Canadian Trade Minister Stockwell Day also voiced reluctance. “We don’t want to be putting any kind of a drag on a relationship with Nafta that has led to significant prosperity and job creation for both parties,” he said in an interview. So if no one wants protectionism across the board then health care should be on the table. Even Mexico has some form of private health care including private hospitals. Given that there are conflicting legal opinions concerning the extent to which Canada’s public health care system is exempted or protected from the obligations imposed by international trade liberalization agreements. Why in this day and age in 2008 Canada should be exempted from the very same agreements that all other member countries signed. By increasing the private component of Canada’s health care system the shield has eroded from full NAFTA national treatment requirements provided by the Annex I reservation. I am also calling attention to GATS commitments in health care sectors in the Doha. Canada has opened areas for-profit firms that were currently the sole preserve of nonprofit organizations. This was not the doing of any of the member countries of NAFTA this is home grown by Canada for Canada. Now the Government of Canada is saying we are still exempt how can that be. Does anybody else see the double standard here? Yes Canadian firms can open shops for private for profit health services. But all other countries need not apply. We may not be United Health Care yet but our complaint should non the less be taken seriously. Canada we demand compensation if your borders are closed for business.
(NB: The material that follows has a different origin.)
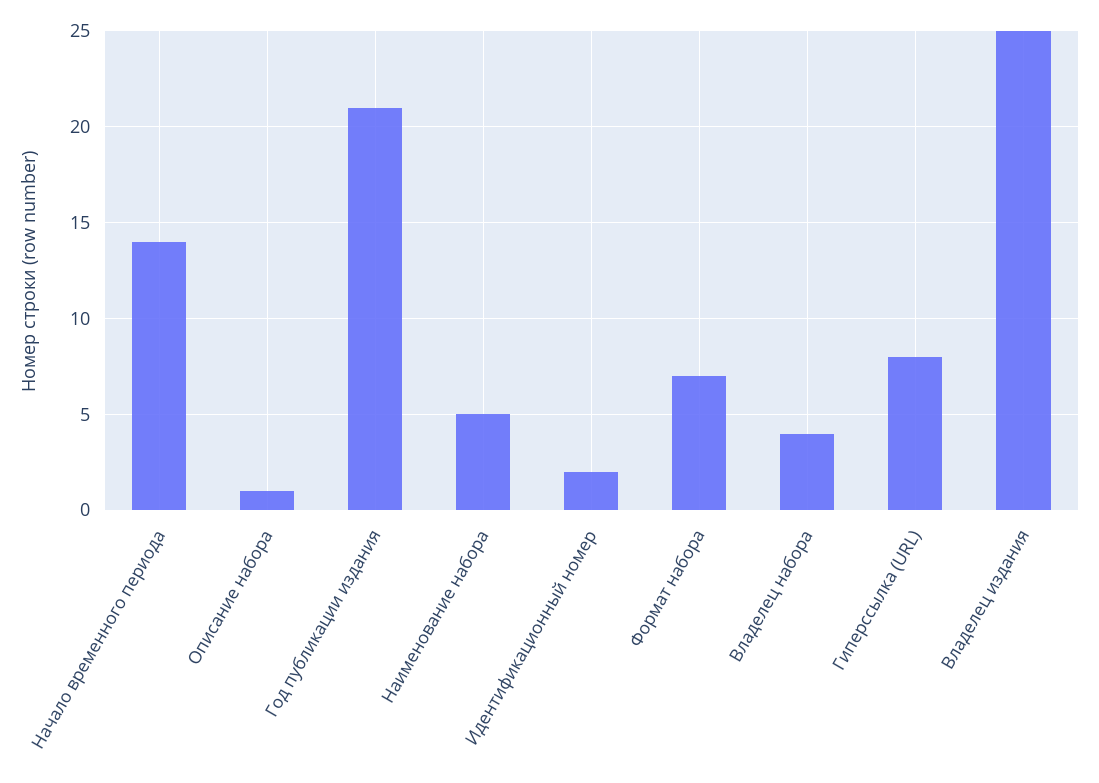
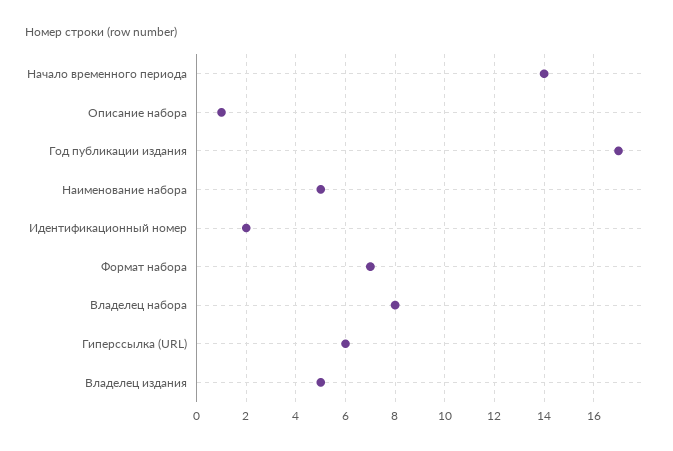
Год публикации издания: 21 -> 17
Владелец набора: 4 -> 8
Гиперссылка (URL): 8 -> 6
Владелец издания: 25 -> 5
Another thing that bothers me is so called trade experts such as T.J. Grierson-Weiler an adjunct professor of law at the University of Western Ontario. Who quotes “ It’s a shame he’s going to get a year of free press”. That is the most asinine thing I have heard if Mr. Weiler thinks Four Million Dollars is free in addition to One Hundred and Fifty Million Dollars on stand-by. Mr. Weiler could write me check right now case closed we would take our marbles and go home. “I guess some teach and some do”. Whether NAFTA is re-negotiated or kept the same is of no matter. As far as I am concerned either way its put this issue on the table. Speaking of expropriation in addition I will be sending Canada a bill for $3.7 Million dollars for one EBT machine. This machine stayed in a warehouse while the Province and the Federal Government of Canada argued over private health care. You can see the full Canadian Medical Association article here.      

November 01, 2008

Centurion to resume NAFTA proceedings after U.S. Presidential Election

Centurion will resume NAFTA claim proceedings shortly after the U.S. Presidential election on November 4, 2008. You may click on the Government of Canada web site you  may also check back here periodically for more in-depth information. I also would like to thank everyone’s input from Spain, the UK, Switzerland, Rome, Ireland, France, and Germany. I am sure I left out a great deal more please be patience I will respond to all of your inquiries shortly.